The below list is, we feel, adequate camping music for the inner, nature-minded ruffian in all of us. A few old standbys, a few personal favs, but all helping to create a calming soundtrack for our recent, peacock-screaming nature excursion. I’d be interested to hear what others would consider like-minded, camping-acceptable albums.
Creedence Clearwater Revival – Willy and the Poor Boys
Creedence Clearwater Revival – Cosmo’s Factory
Jim Croce – I Got A Name
ZZ Top – First Album
John Fahey – The Dance of Death & Other Plantation Favorites Volume 3
Booker T. & the MG’s – Green Onions
Michael Bloomfield / Al Kooper / Steve Stills – Super Session
The Beatles – The Kinfaun Demos
The Kinks – Muswell Hillbillies
When camping, I find a good book helps to set the calming, relaxing, slow-paced vibe of living like a pampered homeless person. I just cracked open NOFX’s The Hepatitis Bathtub and Other Stories, and it’s absolutely, without question, batshit crazy… in the best, possible sense of the term. Anyway, no records this round. Just ZZ Top’s first album over the iPod, good company, and random-ass NOFX stories. Life is good.

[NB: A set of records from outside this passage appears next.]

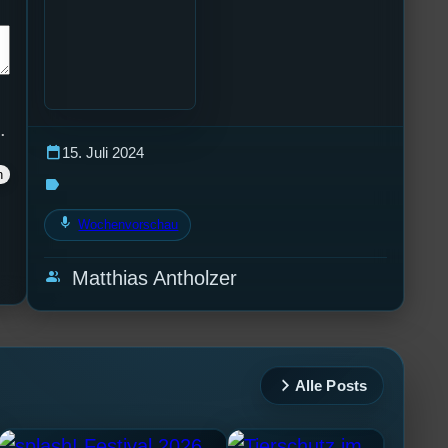
.
calendar_today
15. Juli 2024
label
mic
Wochenvorschau
group
Matthias Antholzer
Alle Posts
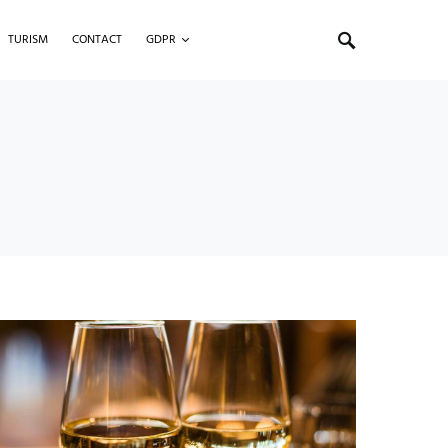
TURISM
CONTACT
GDPR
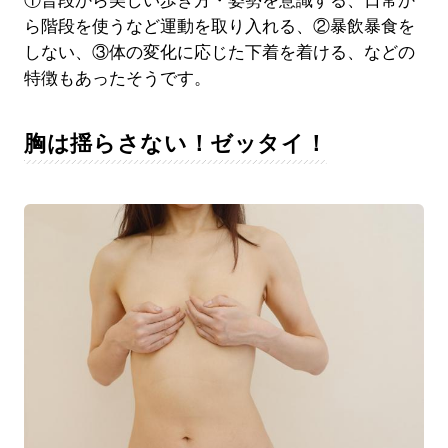
①普段から美しい歩き方・姿勢を意識する、日常か
ら階段を使うなど運動を取り入れる、②暴飲暴食を
しない、③体の変化に応じた下着を着ける、などの
特徴もあったそうです。
胸は揺らさない！ゼッタイ！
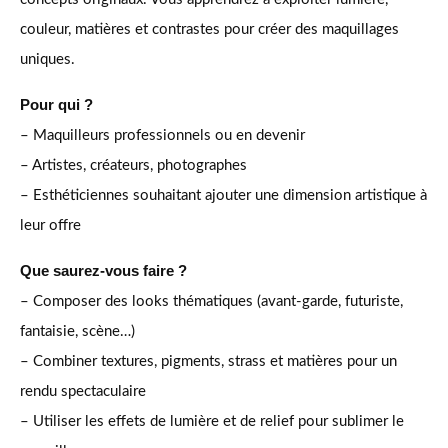
couleur, matières et contrastes pour créer des maquillages
uniques.
Pour qui ?
– Maquilleurs professionnels ou en devenir
– Artistes, créateurs, photographes
– Esthéticiennes souhaitant ajouter une dimension artistique à
leur offre
Que saurez-vous faire ?
– Composer des looks thématiques (avant-garde, futuriste,
fantaisie, scène…)
– Combiner textures, pigments, strass et matières pour un
rendu spectaculaire
– Utiliser les effets de lumière et de relief pour sublimer le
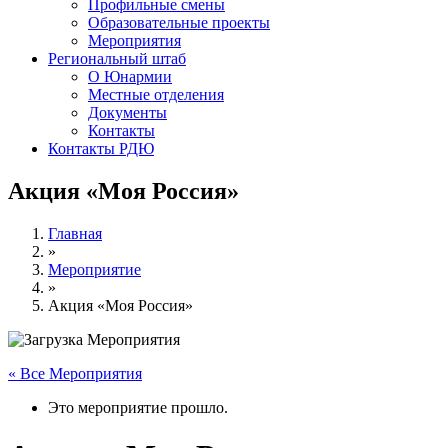
Профильные смены
Образовательные проекты
Мероприятия
Региональный штаб
О Юнармии
Местные отделения
Документы
Контакты
Контакты РДЮ
Акция «Моя Россия»
Главная
»
Мероприятие
»
Акция «Моя Россия»
« Все Мероприятия
Это мероприятие прошло.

Always looking out for my fellow record obsessed, this photo was sent to a Tull-lover, with the simple text of, “Have? Need?” This is not a rare exchange that goes out among our local collecting comrades, and in this case, the $3 needed not be spent. I was however strictly instructed to acquire 1974’s War Child, but in lieu of time, I had to pass it up. (Raises glass), here’s to those to act before asking. Happy Sunday, kids!

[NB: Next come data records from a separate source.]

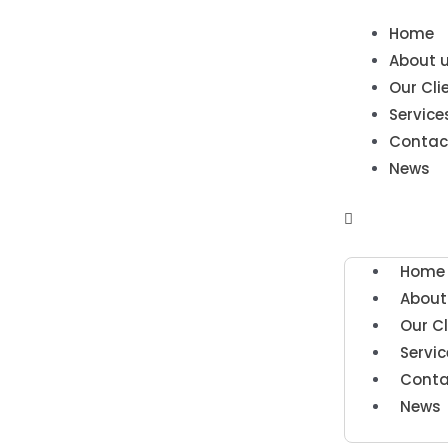
Home
About 
Our Cli
Service
Contac
News
Home
About
Our Cl
Servic
Conta
News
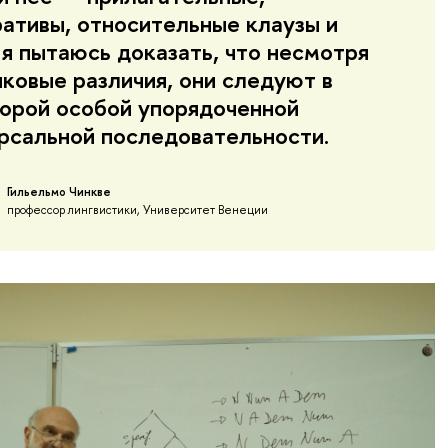
ативы, относительные клаузы и
И я пытаюсь доказать, что несмотря
ыковые различия, они следуют в
орой особой упорядоченной
рсальной последовательности.
Гильельмо Чинкве
профессор лингвистики, Университет Венеции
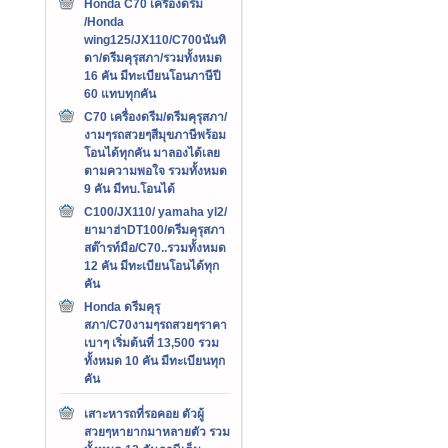
Honda C70 เครืองดรีม
/Honda
wing125/JX110/C700นันทิ
ดา/ดรีมคุรุสภา/รวมทั้งหมด
16 คัน มีทะเบียนโอนภาษีปี
60 แทบทุกคัน
C70 เครื่องดรีม/ดรีมคุรุสภา/
งามๆรถสวยๆสีมุขภาษีพร้อม
โอนได้ทุกคัน มาลองได้เลย
ตามความพอใจ รวมทั้งหมด
9 คัน มีทบ.โอนได้
C100/JX110/ yamaha yl2/
ยามาฮ่าDT100/ดรีมคุรุสภา
สต๊ารท์มือ/C70..รวมทั้งหมด
12 คัน มีทะเบียนโอนได้ทุก
คัน
Honda ดรีมคุรุ
สภา/C70งามๆรถสวยๆราคา
เบาๆ เริ่มต้นที่ 13,500 รวม
ทั้งหมด 10 คัน มีทะเบียนทุก
คัน
เสาะหารถที่รอคอย ตัวผู้
สวยๆหายากมาหลายตัว รวม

One of the two hip hop acquisitions from Saturday’s Wax fair, this sealed Young MC single from 1988: I Let ’em Know backed with My Name is Young. This was a no-brainer as far as historical, LA-based labels are concerned. I’ve not seen many of the standard Delicious sleeves (featured here), instead generally seeing a plain black or white sleeve. Defunct label design aside, tonight I’m going to blast some Young MC while pretending I’m 9 years old again… should make for an interesting evening for my neighbors.

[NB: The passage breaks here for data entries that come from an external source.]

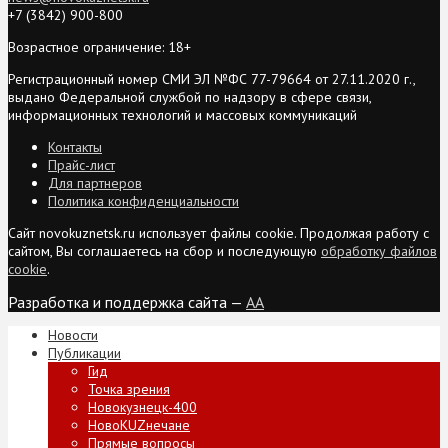
+7 (3842) 900-800
Возрастное ограничение: 18+
Регистрационный номер СМИ ЭЛ №ФС 77-79664 от 27.11.2020 г.,
выдано Федеральной службой по надзору в сфере связи,
информационных технологий и массовых коммуникаций
Контакты
Прайс-лист
Для партнеров
Политика конфиденциальности
Сайт novokuznetsk.ru использует файлы cookie. Продолжая работу с
сайтом, Вы соглашаетесь на сбор и последующую
обработку файлов
cookie
.
Разработка и поддержка сайта —
AA
Новости
Публикации
Гид
Точка зрения
Новокузнецк-400
НовоKUZнечане
Прямые вопросы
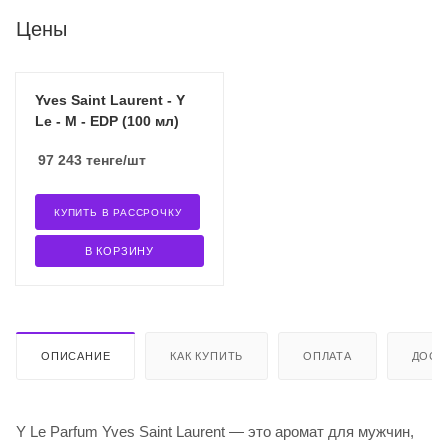
Цены
Yves Saint Laurent - Y
Le - M - EDP (100 мл)
97 243
тенге
/шт
КУПИТЬ В РАССРОЧКУ
В КОРЗИНУ
ОПИСАНИЕ
КАК КУПИТЬ
ОПЛАТА
ДОСТ
Y Le Parfum Yves Saint Laurent — это аромат для мужчин,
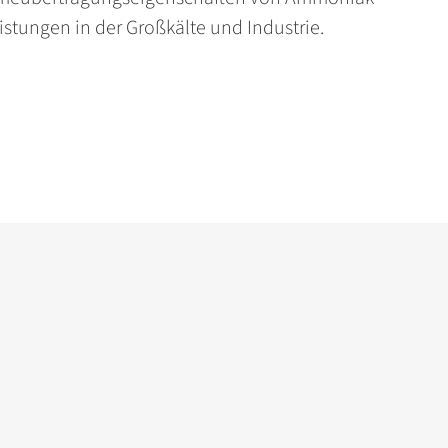
stungen in der Großkälte und Industrie.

Treading thin ice here, so as not to bite the hand that feeds, or some type idiom that some deem appropriate here, but the first day of Los Angeles’ record fair dubbed, Wax The Los Angeles Record Fair, was, although wholeheartedly welcomed (obviously), a severe letdown. Yeah, well, what the shit could you have done better, you POS nobody, nothing head! Fair enough, I’d respond. Crosley Records, for one, would have no presence at said event whatsoever. As far as I’m concerned, and usability backs me up, anything sold at Urban Outfitters need not exist within the meticulous and clinically obsessed lives of record collectors, and anywhere they would frequent. I made a point to walk past that (Crosley) booth with a fierce and cool stride not seen in the great county of Los Angeles (Ventura County, well, that’s a horse of another color, altogether). $1200 priced Elvis Presley 45s baking in the Los Angeles heat, bubbling in the shadows of the (outdated) Capitol Records building, to me, does not make any lick of sense. As an aside, where the organization (WAX) and vendor shirt prices are fixed at an already outrageous $20, why, Capitol Records of Los Angeles, CA, are you charging an astronomical $27 for your damn logo on a solid color? The take away from this event was, at least for me: STEAL YOUR MUSIC! Thanks, but you’re fooling no one. If you’re not going to do it right, then please God, almighty… DON’T DO IT AT ALL!